Nos últimos anos, uma doença pouco conhecida da população vem chamando a atenção de médicos e psicólogos. O transtorno bipolar é um problema crônico, que não tem cura, e geralmente se manifesta depois dos 20 anos. Segundo a literatura, esse mal afeta 1% dos indivíduos de ambos os sexos. Mas alguns estudos sugerem que, devido à dificuldade do diagnóstico, esse índice seja subvalorizado. Os trabalhos mais recentes indicam que em alguns países a prevalência varia entre 4% e 5%. É uma taxa alta se comparada à do alcoolismo, por exemplo, que ataca cerca de 10% da população geral.

Uma das formas mais conhecidas da doença é o transtorno bipolar do humor, problema cíclico e recorrente em que o portador alterna fases de depressão com quadros maníacos de extrema euforia. A crise, em geral, dura duas semanas. Nesse período, o paciente adota atitudes atípicas de comportamento em relação ao seu estado normal.

Durante o episódio maníaco, apresenta auto-estima elevada e otimismo injustificado. Por isso, envolve-se de forma imprudente em atividades prazerosas, como surtos de compras, investimentos financeiros tolos e comportamento sexual desinibido.

As causas da doença ainda estão sendo estudadas, mas uma das hipóteses mais prováveis é que seja provocada por alterações genéticas. Apesar de não ter cura, é possível controlar o transtorno com tratamento medicamentoso. Nesse caso, a tendência é que o ciclo se repita a cada cinco anos.

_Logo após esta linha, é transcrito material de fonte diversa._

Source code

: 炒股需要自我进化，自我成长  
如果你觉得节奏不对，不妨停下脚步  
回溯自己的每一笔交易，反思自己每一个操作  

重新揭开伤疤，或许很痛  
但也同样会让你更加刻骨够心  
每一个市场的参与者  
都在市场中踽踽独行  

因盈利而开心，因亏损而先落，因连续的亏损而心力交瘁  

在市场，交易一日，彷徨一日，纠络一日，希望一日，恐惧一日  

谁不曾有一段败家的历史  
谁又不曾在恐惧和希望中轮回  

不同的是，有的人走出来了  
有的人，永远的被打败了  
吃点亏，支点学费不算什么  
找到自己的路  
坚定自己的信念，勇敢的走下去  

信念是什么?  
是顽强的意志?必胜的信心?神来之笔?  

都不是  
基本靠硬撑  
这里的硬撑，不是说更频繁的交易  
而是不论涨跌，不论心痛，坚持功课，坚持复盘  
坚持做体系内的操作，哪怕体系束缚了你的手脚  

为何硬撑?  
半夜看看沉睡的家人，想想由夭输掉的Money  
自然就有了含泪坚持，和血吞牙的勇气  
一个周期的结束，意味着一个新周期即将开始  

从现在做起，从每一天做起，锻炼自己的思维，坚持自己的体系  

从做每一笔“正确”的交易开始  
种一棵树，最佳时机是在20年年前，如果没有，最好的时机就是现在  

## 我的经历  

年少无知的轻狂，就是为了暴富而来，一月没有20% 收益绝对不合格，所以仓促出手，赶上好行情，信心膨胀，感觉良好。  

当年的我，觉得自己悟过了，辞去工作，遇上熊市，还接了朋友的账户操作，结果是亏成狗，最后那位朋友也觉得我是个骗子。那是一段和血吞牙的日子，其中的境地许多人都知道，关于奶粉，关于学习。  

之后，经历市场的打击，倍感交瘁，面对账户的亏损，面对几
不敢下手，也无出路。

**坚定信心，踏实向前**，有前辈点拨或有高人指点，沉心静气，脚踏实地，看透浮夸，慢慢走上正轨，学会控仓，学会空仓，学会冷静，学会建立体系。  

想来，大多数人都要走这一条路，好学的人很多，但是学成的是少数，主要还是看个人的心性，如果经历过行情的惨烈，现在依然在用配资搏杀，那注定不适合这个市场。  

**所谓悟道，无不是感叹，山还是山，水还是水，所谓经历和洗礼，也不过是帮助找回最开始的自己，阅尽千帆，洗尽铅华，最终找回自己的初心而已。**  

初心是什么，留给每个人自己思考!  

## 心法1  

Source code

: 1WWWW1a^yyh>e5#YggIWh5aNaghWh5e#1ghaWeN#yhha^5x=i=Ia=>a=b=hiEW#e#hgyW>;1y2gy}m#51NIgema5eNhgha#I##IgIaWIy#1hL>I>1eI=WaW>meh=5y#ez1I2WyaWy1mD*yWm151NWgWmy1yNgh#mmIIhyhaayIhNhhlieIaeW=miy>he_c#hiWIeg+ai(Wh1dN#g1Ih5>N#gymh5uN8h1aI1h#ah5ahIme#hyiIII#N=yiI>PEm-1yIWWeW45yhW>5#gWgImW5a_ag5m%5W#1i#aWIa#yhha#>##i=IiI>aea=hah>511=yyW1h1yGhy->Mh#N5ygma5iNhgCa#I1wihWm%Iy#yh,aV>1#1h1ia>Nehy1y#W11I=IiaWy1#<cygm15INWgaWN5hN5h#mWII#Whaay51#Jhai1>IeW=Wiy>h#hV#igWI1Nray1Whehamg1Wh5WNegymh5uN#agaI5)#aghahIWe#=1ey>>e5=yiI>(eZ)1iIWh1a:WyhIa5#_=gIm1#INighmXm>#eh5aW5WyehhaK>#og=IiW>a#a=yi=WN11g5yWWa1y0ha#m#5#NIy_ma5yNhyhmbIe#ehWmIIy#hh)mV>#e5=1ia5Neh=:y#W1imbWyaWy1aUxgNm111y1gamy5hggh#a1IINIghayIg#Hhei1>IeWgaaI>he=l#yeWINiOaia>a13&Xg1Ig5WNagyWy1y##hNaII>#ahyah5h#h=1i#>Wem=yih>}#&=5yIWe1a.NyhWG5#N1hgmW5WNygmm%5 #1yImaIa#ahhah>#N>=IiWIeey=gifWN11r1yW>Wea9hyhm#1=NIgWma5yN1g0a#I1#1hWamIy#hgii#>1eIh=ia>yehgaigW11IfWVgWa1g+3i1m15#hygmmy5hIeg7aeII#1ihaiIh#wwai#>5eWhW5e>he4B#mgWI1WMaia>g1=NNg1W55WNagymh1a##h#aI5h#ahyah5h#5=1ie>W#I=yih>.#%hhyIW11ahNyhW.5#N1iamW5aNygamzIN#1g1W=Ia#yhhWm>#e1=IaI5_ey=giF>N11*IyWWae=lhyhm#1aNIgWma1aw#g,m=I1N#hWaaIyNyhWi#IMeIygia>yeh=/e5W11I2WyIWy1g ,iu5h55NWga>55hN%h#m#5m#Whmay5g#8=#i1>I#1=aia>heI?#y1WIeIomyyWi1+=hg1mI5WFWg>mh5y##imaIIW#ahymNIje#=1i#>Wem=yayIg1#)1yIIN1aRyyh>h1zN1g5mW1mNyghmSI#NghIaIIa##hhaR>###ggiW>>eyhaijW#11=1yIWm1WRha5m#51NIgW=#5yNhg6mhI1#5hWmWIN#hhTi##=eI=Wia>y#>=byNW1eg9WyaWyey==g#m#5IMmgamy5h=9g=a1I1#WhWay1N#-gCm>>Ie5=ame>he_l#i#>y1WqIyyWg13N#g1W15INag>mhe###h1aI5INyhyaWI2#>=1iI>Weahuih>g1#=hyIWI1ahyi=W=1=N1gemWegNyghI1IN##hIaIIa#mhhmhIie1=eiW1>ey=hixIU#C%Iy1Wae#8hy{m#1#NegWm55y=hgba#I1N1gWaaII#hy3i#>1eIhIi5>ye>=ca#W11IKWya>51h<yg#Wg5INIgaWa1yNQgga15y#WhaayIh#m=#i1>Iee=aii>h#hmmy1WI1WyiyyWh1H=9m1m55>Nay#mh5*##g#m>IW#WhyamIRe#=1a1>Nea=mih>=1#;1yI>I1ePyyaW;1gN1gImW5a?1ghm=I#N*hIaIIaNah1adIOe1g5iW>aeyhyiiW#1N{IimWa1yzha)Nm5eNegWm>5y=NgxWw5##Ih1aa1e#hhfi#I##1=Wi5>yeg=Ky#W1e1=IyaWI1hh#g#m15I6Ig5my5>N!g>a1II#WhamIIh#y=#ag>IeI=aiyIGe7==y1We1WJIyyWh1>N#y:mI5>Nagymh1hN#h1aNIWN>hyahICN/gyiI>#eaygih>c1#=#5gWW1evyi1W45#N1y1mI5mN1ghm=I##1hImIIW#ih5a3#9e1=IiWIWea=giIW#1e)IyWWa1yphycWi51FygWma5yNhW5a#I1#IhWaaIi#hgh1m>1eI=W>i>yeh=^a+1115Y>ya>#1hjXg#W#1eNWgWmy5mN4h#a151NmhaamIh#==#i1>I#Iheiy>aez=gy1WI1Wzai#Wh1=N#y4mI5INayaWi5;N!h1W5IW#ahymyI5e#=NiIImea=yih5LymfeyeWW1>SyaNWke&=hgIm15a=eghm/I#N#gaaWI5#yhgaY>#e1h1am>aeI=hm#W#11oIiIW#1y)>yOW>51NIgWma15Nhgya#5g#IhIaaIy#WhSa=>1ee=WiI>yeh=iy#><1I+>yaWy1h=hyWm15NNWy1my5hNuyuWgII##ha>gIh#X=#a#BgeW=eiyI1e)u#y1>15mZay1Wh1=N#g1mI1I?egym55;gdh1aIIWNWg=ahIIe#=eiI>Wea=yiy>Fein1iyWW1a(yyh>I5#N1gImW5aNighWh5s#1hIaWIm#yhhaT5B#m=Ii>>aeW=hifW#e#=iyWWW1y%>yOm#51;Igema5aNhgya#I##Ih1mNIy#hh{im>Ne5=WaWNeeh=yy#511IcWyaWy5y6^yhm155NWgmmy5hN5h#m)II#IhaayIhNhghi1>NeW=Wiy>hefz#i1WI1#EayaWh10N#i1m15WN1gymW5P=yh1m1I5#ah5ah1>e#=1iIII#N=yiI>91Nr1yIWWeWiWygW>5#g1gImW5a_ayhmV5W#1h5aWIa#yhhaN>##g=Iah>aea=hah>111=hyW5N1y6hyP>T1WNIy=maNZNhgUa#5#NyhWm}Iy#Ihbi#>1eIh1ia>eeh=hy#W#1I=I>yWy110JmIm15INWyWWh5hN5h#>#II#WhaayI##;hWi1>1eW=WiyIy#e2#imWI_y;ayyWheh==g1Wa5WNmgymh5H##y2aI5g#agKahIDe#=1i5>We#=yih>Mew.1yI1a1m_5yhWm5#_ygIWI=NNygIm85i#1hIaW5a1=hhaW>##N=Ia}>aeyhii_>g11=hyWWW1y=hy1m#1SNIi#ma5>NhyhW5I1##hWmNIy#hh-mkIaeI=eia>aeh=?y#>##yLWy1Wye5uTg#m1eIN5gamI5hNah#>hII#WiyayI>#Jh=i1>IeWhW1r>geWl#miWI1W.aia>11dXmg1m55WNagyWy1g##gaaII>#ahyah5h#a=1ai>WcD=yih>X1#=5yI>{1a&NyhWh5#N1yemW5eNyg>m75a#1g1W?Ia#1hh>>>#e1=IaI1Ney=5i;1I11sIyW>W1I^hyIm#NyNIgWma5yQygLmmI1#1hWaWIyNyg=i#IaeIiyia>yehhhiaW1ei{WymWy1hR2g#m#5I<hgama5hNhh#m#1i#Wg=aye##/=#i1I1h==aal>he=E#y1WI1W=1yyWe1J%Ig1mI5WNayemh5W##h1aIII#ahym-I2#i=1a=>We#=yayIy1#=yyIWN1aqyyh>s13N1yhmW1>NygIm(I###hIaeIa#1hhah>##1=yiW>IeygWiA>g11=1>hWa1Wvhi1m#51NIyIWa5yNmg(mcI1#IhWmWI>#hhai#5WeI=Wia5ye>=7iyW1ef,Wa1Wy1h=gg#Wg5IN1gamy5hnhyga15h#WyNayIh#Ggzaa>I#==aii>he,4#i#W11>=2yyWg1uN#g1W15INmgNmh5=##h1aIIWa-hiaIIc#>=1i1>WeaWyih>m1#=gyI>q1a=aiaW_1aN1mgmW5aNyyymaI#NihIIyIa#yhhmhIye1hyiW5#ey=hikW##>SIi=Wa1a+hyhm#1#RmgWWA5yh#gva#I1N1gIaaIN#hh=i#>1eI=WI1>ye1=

Mas, se o problema não for tratado, as crises ocorrem de dois em dois anos e podem se tornar cada vez mais freqüentes.

Não são raros os casos de pacientes casados que se envolvem em aventuras extraconjugais durante o período de crise. “Isso acontece por causa da hipersexualidade. As pessoas ficam mais agitadas, têm uma aceleração motora e psíquica. É uma fase em que as mulheres, por exemplo, se maquiam de maneira excessiva”, explica Giuliana Cividanes, Psicóloga da Unifesp.

Da euforia à depressão
Depois que se dão conta dos desvios de comportamento, é comum a muitos pacientes entrar em depressão. “No período de euforia, eles têm manias que dificilmente são controladas. Quando percebem o aconteceu, é natural que fiquem abalados”, comenta a psicóloga.

É nesse ponto que surge um fator que pode agravar ainda mais o problema: o abuso de bebidas alcoólicas. O assunto foi tema da dissertação de mestrado de Giuliana, o primeiro trabalho brasileiro que analisou a associação entre a doença e algum tipo de transtorno por uso do álcool. Dos 85 pacientes com transtorno bipolar que participaram da pesquisa – 41% em tratamento ambulatorial e 51% internados -, 22,4% apresentaram dependência ou abuso da bebida. O percentual é cinco vezes maior do que o da população geral.

O estudo mostrou ainda que os homens são os mais atingidos: 36,8% têm algum transtorno por uso do álcool. Entre as mulheres, a taxa é de 18,2%.

A principal constatação de Giuliana, no entanto, está na relação entre os dois problemas. A bebida agrava o prognóstico e pode antecipar o início da doença. Ela observou também que os pacientes que apresentaram os dois tipos de transtorno – bipolar do humor e por uso do álcool – tiveram maior número de internações psiquiátricas ao longo da vida. “Em geral, os portadores que usam bebidas alcoólicas não seguem o tratamento corretamente. Além disso, o álcool anula o efeito do medicamento”, esclarece.

Em conseqüência, ocorre o que os especialistas chamam de efeito de Kidling. Com o aumento do número de ocorrências não tratadas pode haver crises cada vez mais graves e freqüentes.